▸ Required work
Without changing a character, output all of the records.

(Stored entries)

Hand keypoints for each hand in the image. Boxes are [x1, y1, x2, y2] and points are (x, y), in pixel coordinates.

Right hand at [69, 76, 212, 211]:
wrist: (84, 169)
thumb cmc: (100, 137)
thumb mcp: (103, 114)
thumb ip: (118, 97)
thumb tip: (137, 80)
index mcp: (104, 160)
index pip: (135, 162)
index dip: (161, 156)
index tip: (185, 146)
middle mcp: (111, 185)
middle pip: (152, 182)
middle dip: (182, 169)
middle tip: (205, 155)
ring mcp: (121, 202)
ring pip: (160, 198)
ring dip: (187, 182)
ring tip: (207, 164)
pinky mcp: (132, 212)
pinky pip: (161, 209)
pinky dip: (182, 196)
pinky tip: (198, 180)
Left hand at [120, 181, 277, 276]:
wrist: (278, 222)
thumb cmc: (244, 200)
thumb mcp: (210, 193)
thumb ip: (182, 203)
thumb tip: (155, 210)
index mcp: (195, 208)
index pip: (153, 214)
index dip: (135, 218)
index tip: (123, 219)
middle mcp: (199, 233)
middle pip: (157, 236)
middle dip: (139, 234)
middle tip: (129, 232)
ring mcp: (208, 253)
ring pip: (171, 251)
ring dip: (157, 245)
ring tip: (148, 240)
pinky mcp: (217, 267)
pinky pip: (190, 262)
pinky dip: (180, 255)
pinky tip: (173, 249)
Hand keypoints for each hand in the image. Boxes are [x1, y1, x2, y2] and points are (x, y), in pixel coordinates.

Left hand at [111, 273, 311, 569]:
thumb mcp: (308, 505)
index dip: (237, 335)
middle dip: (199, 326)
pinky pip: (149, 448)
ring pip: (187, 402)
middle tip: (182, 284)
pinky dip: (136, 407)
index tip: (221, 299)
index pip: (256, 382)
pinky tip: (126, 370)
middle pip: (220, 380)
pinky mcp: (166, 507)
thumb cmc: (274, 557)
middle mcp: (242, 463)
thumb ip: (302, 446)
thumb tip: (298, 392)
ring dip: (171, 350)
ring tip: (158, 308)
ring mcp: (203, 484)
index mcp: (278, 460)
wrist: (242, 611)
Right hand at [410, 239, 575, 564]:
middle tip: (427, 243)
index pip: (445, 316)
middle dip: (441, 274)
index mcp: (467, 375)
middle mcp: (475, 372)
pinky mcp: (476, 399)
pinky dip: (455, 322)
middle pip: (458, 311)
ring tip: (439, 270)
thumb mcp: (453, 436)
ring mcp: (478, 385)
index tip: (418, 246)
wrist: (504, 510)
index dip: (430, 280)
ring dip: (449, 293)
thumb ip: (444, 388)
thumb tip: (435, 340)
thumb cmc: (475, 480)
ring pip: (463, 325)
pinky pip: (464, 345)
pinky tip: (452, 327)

▸ Written response
Hand keypoints for each hand in the image. Boxes are [x1, y1, x2, y2] and points are (x, y), in pixel coordinates.

Right hand at [69, 76, 212, 211]:
wrist: (84, 169)
thumb cmc: (100, 137)
thumb mcp: (103, 114)
thumb ip: (118, 97)
thumb tip: (137, 80)
index mcp: (104, 160)
index pip: (135, 162)
index dip: (161, 156)
index tip: (185, 146)
middle mcp: (111, 185)
middle pip: (152, 182)
middle dip: (182, 169)
middle tip: (205, 155)
ring mcp: (121, 202)
ring pip: (160, 198)
ring dip: (187, 182)
ring tip: (207, 164)
pinky mcp: (132, 212)
pinky pip: (161, 209)
pinky dip: (182, 196)
pinky tip: (198, 180)
Left hand at [120, 181, 277, 276]:
wrist: (278, 222)
thumb cmc: (244, 200)
thumb mcp: (210, 193)
thumb ip: (182, 203)
thumb tip: (155, 210)
index mcp: (195, 208)
index pip: (153, 214)
index dip: (135, 218)
index tip: (123, 219)
middle mcp: (199, 233)
middle pip: (157, 236)
middle dip: (139, 234)
middle tip: (129, 232)
ring mcp: (208, 253)
ring pip: (171, 251)
ring dip: (157, 245)
ring tip: (148, 240)
pinky mcp: (217, 267)
pinky pip: (190, 262)
pinky dip: (180, 255)
pinky tip: (173, 249)
Hand keypoints for each hand in the image. Boxes are [x1, y1, x2, y2] and points are (x, y), in pixel coordinates.

Left hand at [111, 273, 311, 569]:
thumb mcp: (308, 505)
index dip: (237, 335)
middle dip: (199, 326)
pinky pip: (149, 448)
ring pip: (187, 402)
middle tip: (182, 284)
pinky dip: (136, 407)
index tip: (221, 299)
index pip: (256, 382)
pinky tip: (126, 370)
middle pip: (220, 380)
pinky mcp: (166, 507)
thumb cmc: (274, 557)
middle mcp: (242, 463)
thumb ip: (302, 446)
thumb tip: (298, 392)
ring dip: (171, 350)
ring tip: (158, 308)
ring mcp: (203, 484)
index mcp: (278, 460)
wrist: (242, 611)
Right hand at [410, 239, 575, 564]:
middle tip: (427, 243)
index pip: (445, 316)
middle dip: (441, 274)
index mcp: (467, 375)
middle mcp: (475, 372)
pinky mcp: (476, 399)
pinky dip: (455, 322)
middle pip: (458, 311)
ring tip: (439, 270)
thumb mcp: (453, 436)
ring mcp: (478, 385)
index tip: (418, 246)
wrist: (504, 510)
index dip: (430, 280)
ring dip: (449, 293)
thumb ip: (444, 388)
thumb tip: (435, 340)
thumb cmc: (475, 480)
ring pip: (463, 325)
pinky pip: (464, 345)
pinky tip: (452, 327)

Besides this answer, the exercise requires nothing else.